[Dataset records]

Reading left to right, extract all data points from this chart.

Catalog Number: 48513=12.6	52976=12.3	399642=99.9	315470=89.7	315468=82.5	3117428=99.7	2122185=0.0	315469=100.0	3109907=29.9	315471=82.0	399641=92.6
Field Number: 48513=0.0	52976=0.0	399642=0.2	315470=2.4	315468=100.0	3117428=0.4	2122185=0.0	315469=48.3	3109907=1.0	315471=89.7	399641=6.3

[/Dataset records]
[Dataset records]

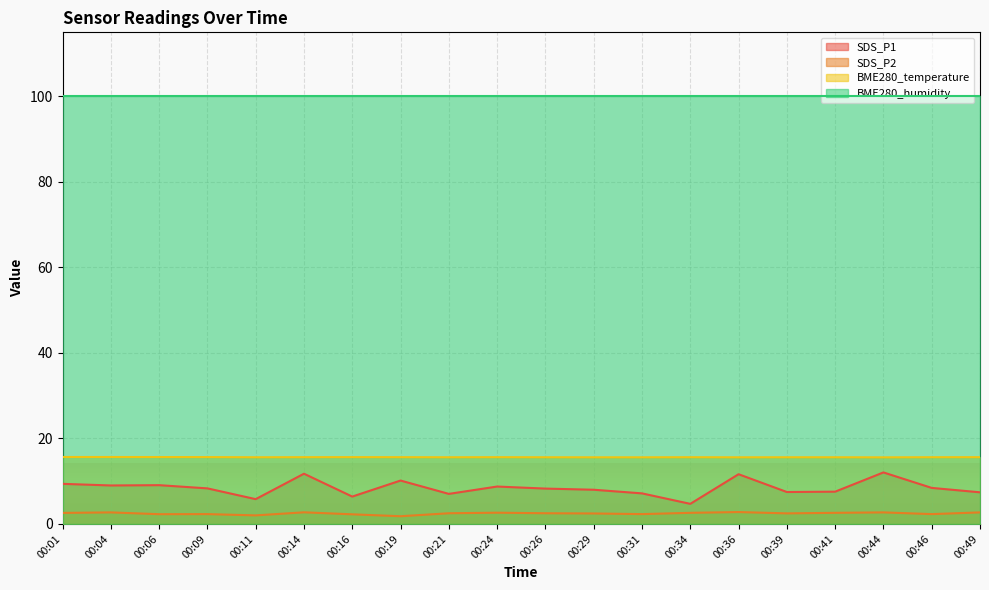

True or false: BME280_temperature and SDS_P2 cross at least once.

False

[/Dataset records]

▶ **To do**
Collect every line in the records that contains the string "Number", treating uppercase and lowercase letters as distinct.

▶ **The completed task**
Catalog Number: 48513=12.6	52976=12.3	399642=99.9	315470=89.7	315468=82.5	3117428=99.7	2122185=0.0	315469=100.0	3109907=29.9	315471=82.0	399641=92.6
Field Number: 48513=0.0	52976=0.0	399642=0.2	315470=2.4	315468=100.0	3117428=0.4	2122185=0.0	315469=48.3	3109907=1.0	315471=89.7	399641=6.3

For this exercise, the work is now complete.